Past the Bottom?

Over the past month, all states have gradually started to relax lockdown policies, aiming to return to normal economic activity while keeping people safe. Against this backdrop, incoming economic data has shown mild improvement relative to the massive declines seen in March and April. The May employment report was a welcome surprise but should be read with caution.

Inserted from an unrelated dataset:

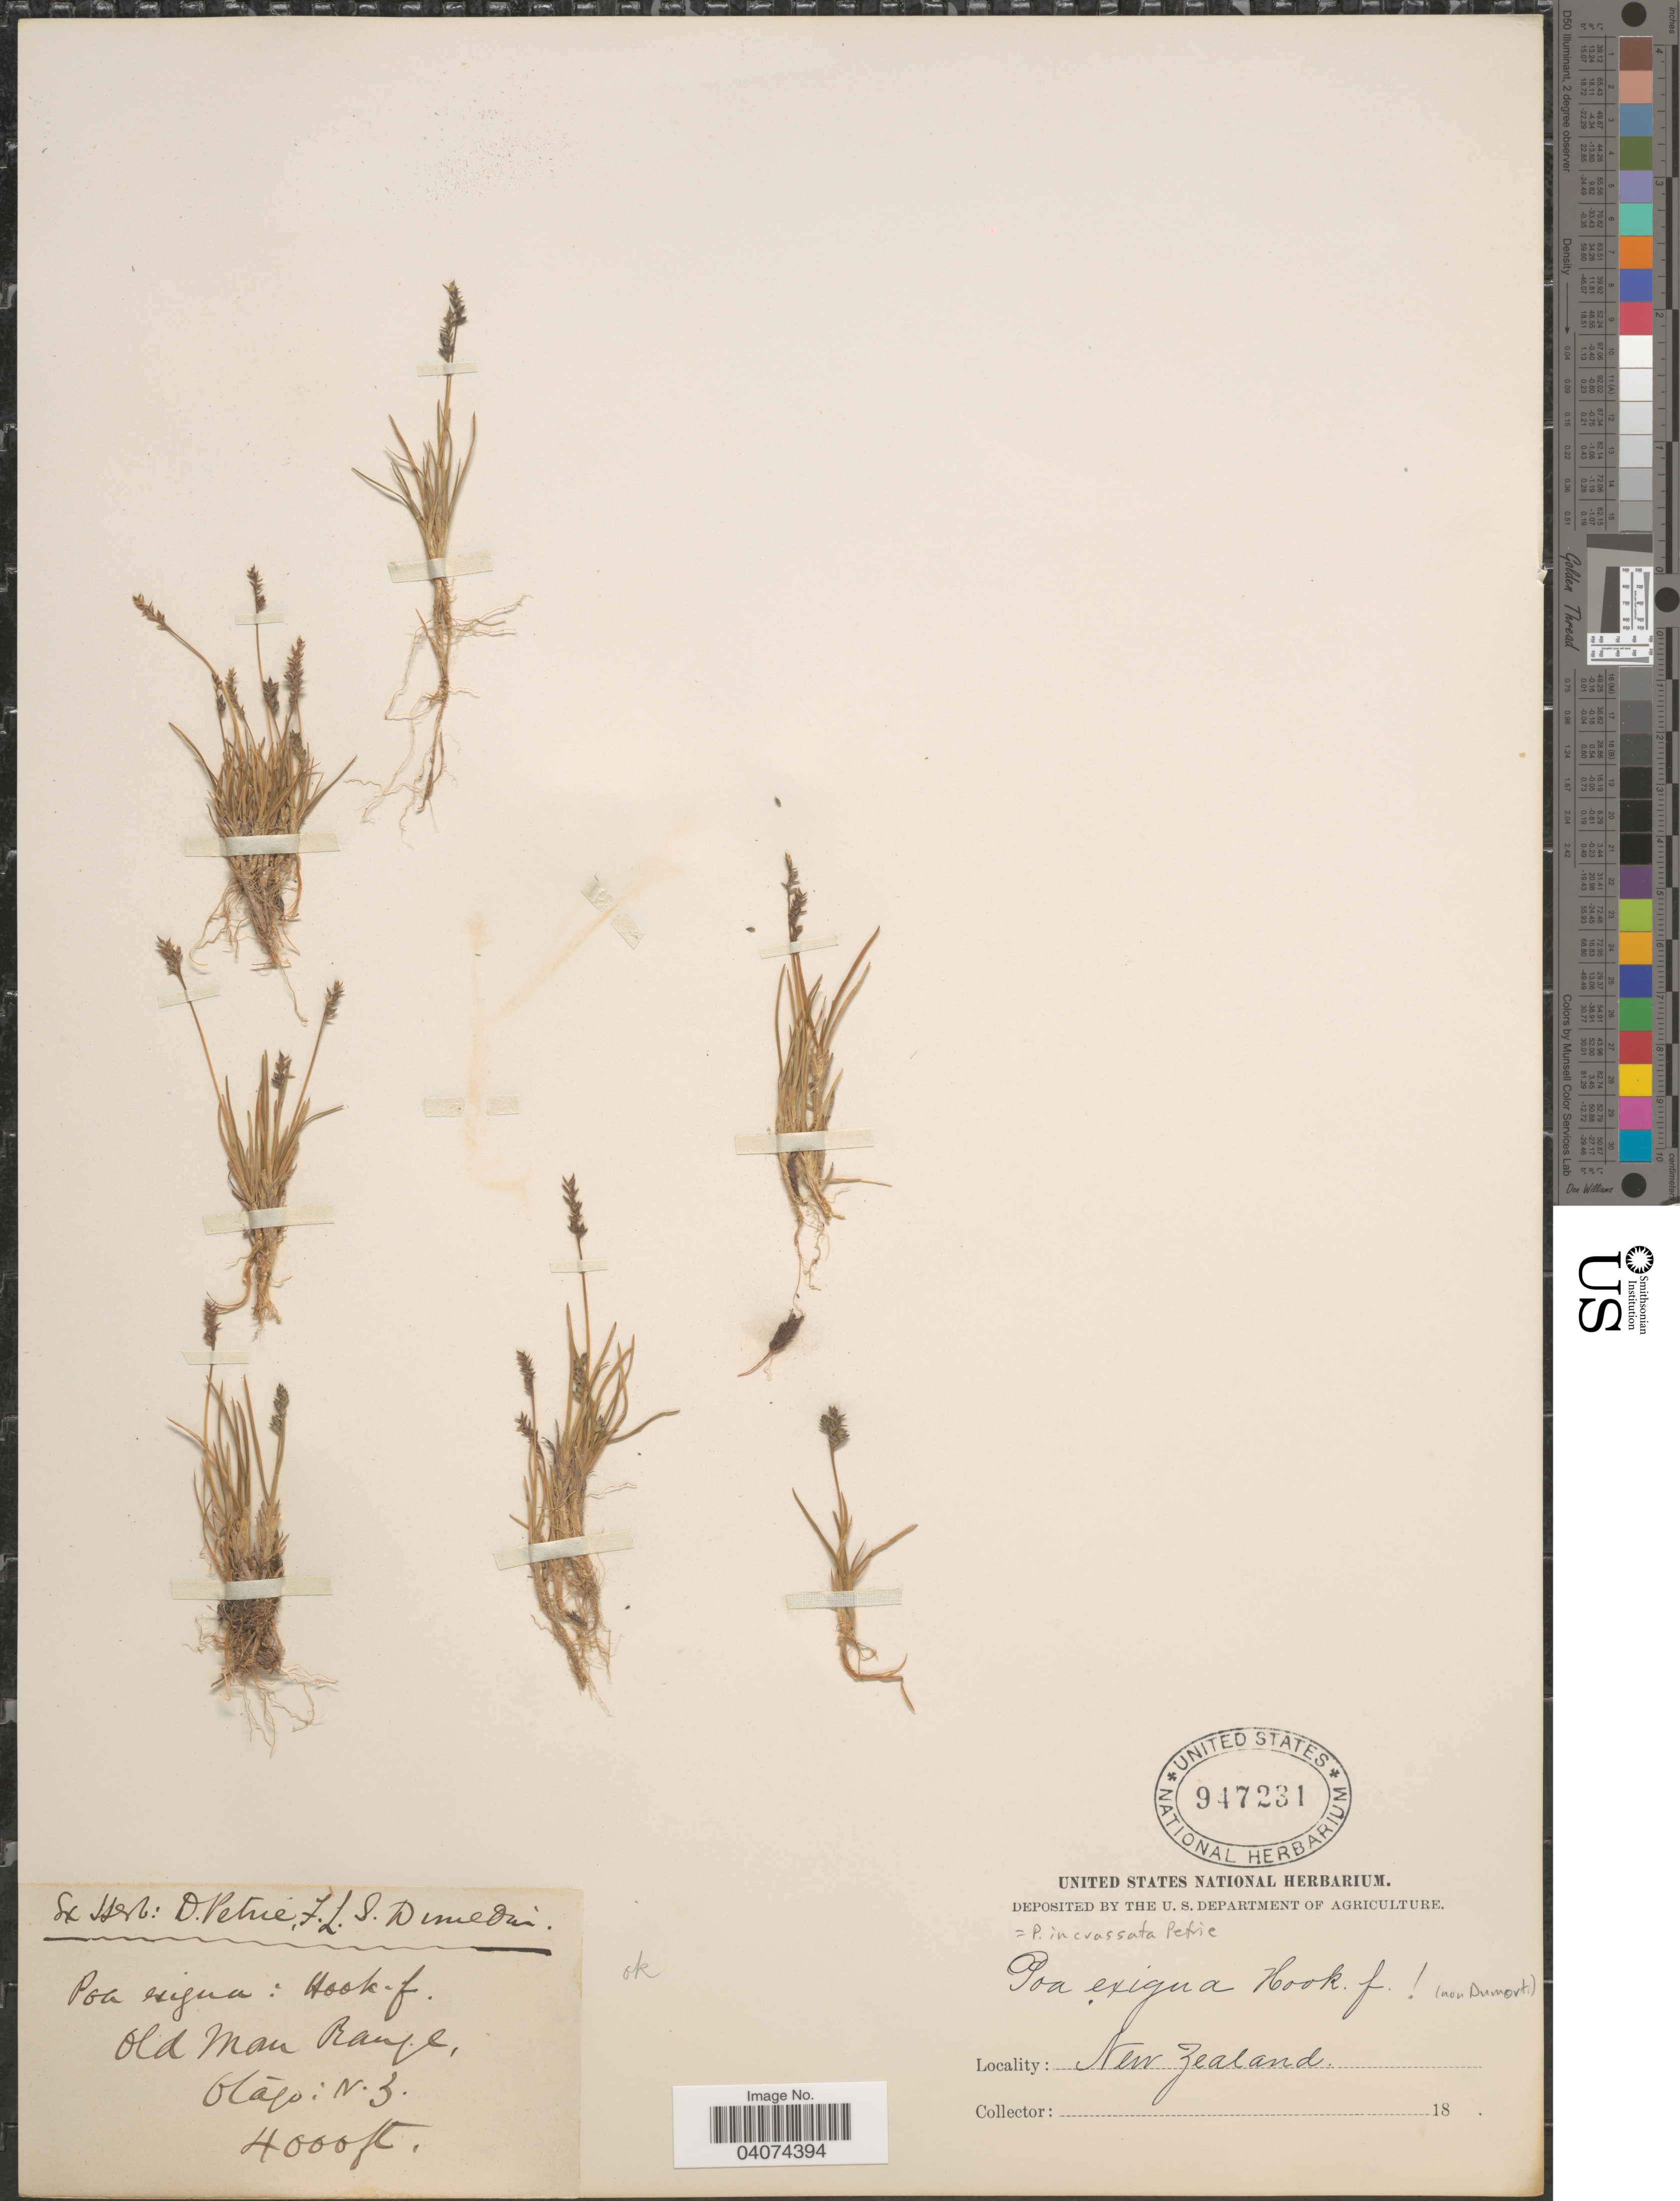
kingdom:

The near-term outlook remains dismal. A slew of economic readings for April have revealed significant damage to the economy from COVID-19-related lockdowns. Real gross domestic product (GDP) is likely to contract at a rate not seen in the post-war era. Recovery should begin in the third quarter, but we do not expect the economy to recover all of the output lost until well into 2022. A renewed wave of infections (amid the recent discontent) that brings the economy to a standstill again remains a key downside risk.

Key Economic Indicators

USEO - June 2020 - Chart 1

Influences on the Forecast

  • The unemployment rate unexpectedly dropped to 13.3% and total nonfarm payrolls rose by 2.5 million in May. While the lower unemployment rate was a welcome surprise, the employment situation remains difficult. Initial jobless claims are declining but remain elevated; nearly 43 million people have filed for regular unemployment insurance since the crisis took hold, and more than 6 million have filed for Pandemic Unemployment Assistance (for jobs not normally eligible for unemployment benefits). We expect the unemployment rate to continue to recover, but to hover in double digits for the most of the year and stay well above pre-crisis levels even in 2021.
  • Real GDP for the first quarter was revised by two-tenths, to -5.0% on an annualized basis, as inventories proved to be a bigger drag than initially reported. Incomes have surged, thanks to government support payments, but much of it has been saved rather than spent. The U.S. saving rate rose to a record level in April. We expect real GDP to drop at an annualized pace of about 40% in the second quarter, and then follow a recovery that will be graded by curves.
  • As expected, the Federal Open Market Committee, at its June 9-10 meeting, made no major policy announcements and decided to keep its foot on the gas as inflation and employment objectives remain far from desired levels. The Federal Reserve didn’t expand any of its current programs, but Chair Jerome Powell faced some questions about the Fed’s range of facilities to support financial markets. Recently, the Fed expanded its $500 billion Municipal Liquidity Facility to a wider range of local governments, cash-strapped airports and public transit agencies.